A woman screamed. The Guard shouted, horse rearing.

“Are you injured?” With brisk efficiency Roger Ramsay helped her up, enfolded her in his coat. Her breast brushed his sleeve.

 

It tingled with the memory of the flesh.

He had behaved as a gentleman should upon rescuing a damsel stripped half naked by an unruly mob. He had covered her, cared for her.

He laughed in the darkness, the sound almost as dangerous as the well of her desire. She knew that if she stepped out of the painful sting of the sweetbrier, she must step into the equally piercing pain his embrace would surely bring.

“I’ve a proposition, Miss Selwyn.”

The rise and fall of her feathered breast betrayed her agitation.
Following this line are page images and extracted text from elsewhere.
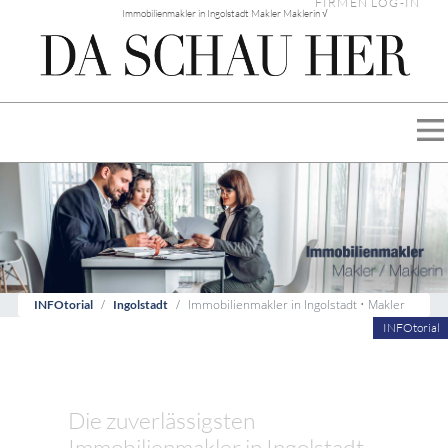
FIRMEN LOG-IN
Immobilienmakler in Ingolstadt Makler Maklerin √
Immobilienmakler in Ingolstadt • Makler
INFOtorial
Ingolstadt
INFOtorial
Die zuverlässigsten
Immobilienmakler in Ingolstadt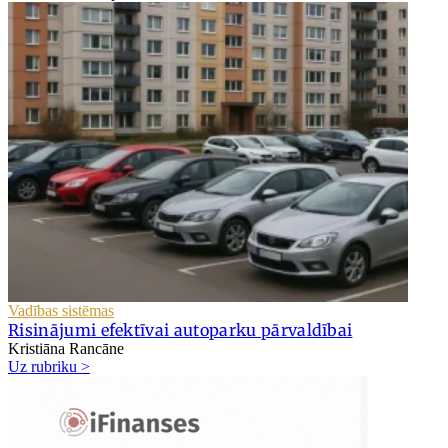
Vadības sistēmas
Risinājumi efektīvai autoparku pārvaldībai
Kristiāna Rancāne
Uz rubriku >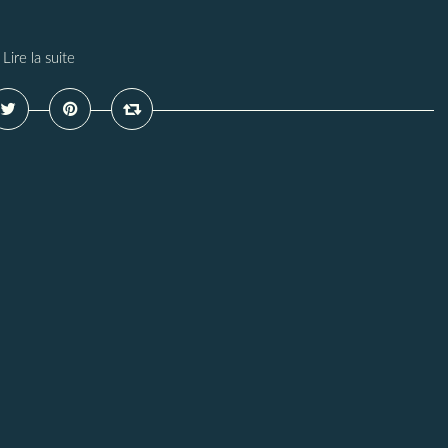
Lire la suite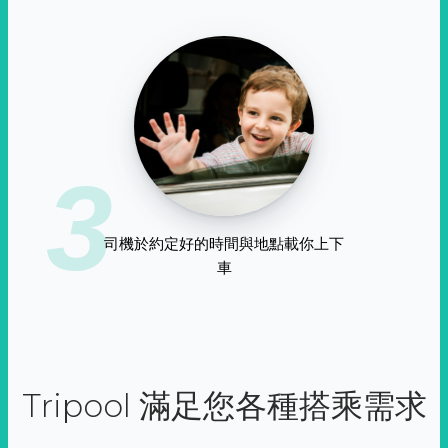
3
司機於約定好的時間與地點載你上下
車
Tripool 滿足您各種搭乘需求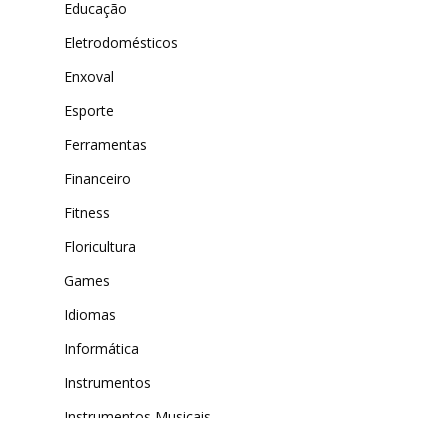
Educação
Eletrodomésticos
Enxoval
Esporte
Ferramentas
Financeiro
Fitness
Floricultura
Games
Idiomas
Informática
Instrumentos
Instrumentos Musicais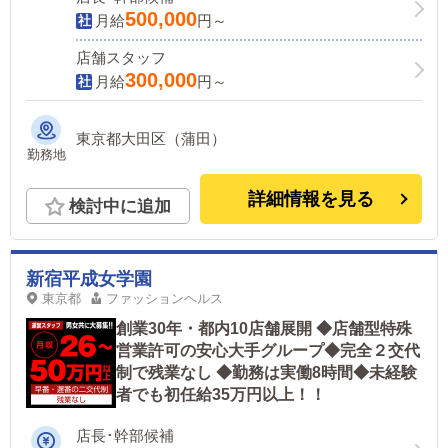
500,000
月給
円～
店舗スタッフ
300,000
月給
円～
東京都大田区（蒲田）
勤務地
詳細情報を見る
検討中に追加
新宿平成女学園
東京都
ファッションヘルス
創業30年・都内10店舗展開 ◆店舗型特殊
営業許可の安心大手グループ◆完全２交代
制で残業なし ◆勤務は実働8時間◆未経験
者でも初任給35万円以上！！
店長･幹部候補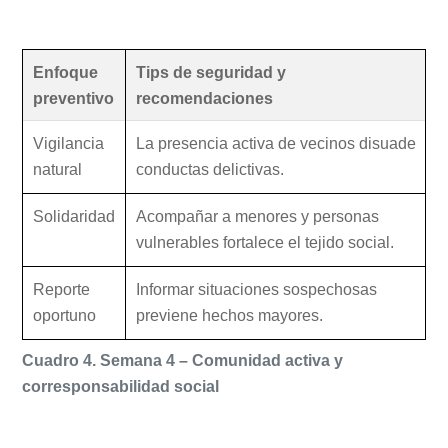
Enfoque
Tips de seguridad y
preventivo
recomendaciones
Vigilancia
La presencia activa de vecinos disuade
natural
conductas delictivas.
Solidaridad
Acompañar a menores y personas
vulnerables fortalece el tejido social.
Reporte
Informar situaciones sospechosas
oportuno
previene hechos mayores.
Cuadro 4. Semana 4 – Comunidad activa y
corresponsabilidad social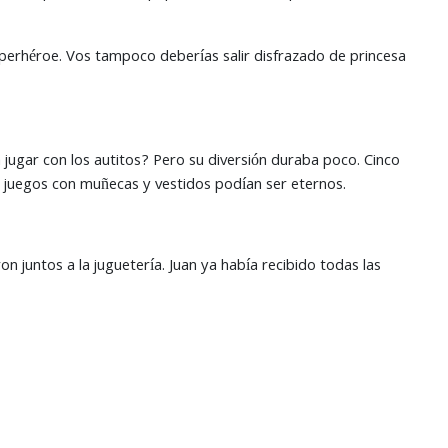
superhéroe. Vos tampoco deberías salir disfrazado de princesa
 jugar con los autitos? Pero su diversión duraba poco. Cinco
s juegos con muñecas y vestidos podían ser eternos.
n juntos a la juguetería. Juan ya había recibido todas las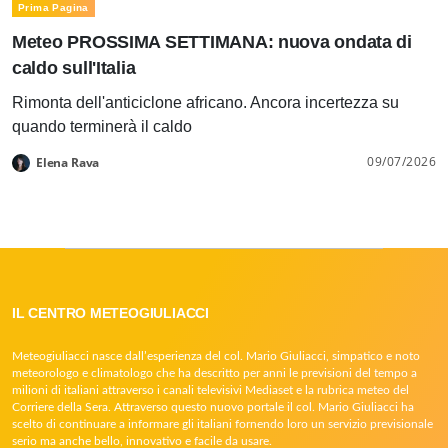
Prima Pagina
Meteo PROSSIMA SETTIMANA: nuova ondata di
caldo sull'Italia
Rimonta dell'anticiclone africano. Ancora incertezza su
quando terminerà il caldo
09/07/2026
Elena Rava
IL CENTRO METEOGIULIACCI
Meteogiuliacci nasce dall’esperienza del col. Mario Giuliacci, simpatico e noto
meteorologo e climatologo che ha descritto per anni le previsioni del tempo a
milioni di italiani attraverso i canali televisivi Mediaset e la rubrica meteo del
Corriere della Sera. Attraverso questo nuovo portale il col. Mario Giuliacci ha
scelto di continuare a informare gli italiani fornendo loro un servizio previsionale
serio ma anche bello, innovativo e facile da usare.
He knew his power.

“You see, I want you. . .” His breath fanned her feathers. Her knees threaten to buckle.

A bell jingled. A voice cuts the darkness--Lydia insisting, “I know she is here with a gentleman fox. See! Here is his head. Dulcie!” Her voice leaps high, thin, worried. “Where are you?”

Before Dulcie could draw breath, Roger, eyes agleam, presses one fox gloved finger to her lips and loomed closer.

Thinking the rogue meant to kiss her, she closed her eyes.

“Another time, my dear,” he whispered, and stepped away.

Images flit through her mind, chimney swifts at dusk. His warmth absent, the night’s chill breath fluttered her feathers. He was gone--his light lingered, a faint trace of blue.

She went to face Lydia, who clung to her, rife with recrimination. “You must not be foolish, my dear. Wicked strangers will lead you astray.”

She had been harsher the day of the riot, her voice and manner particularly abrasive.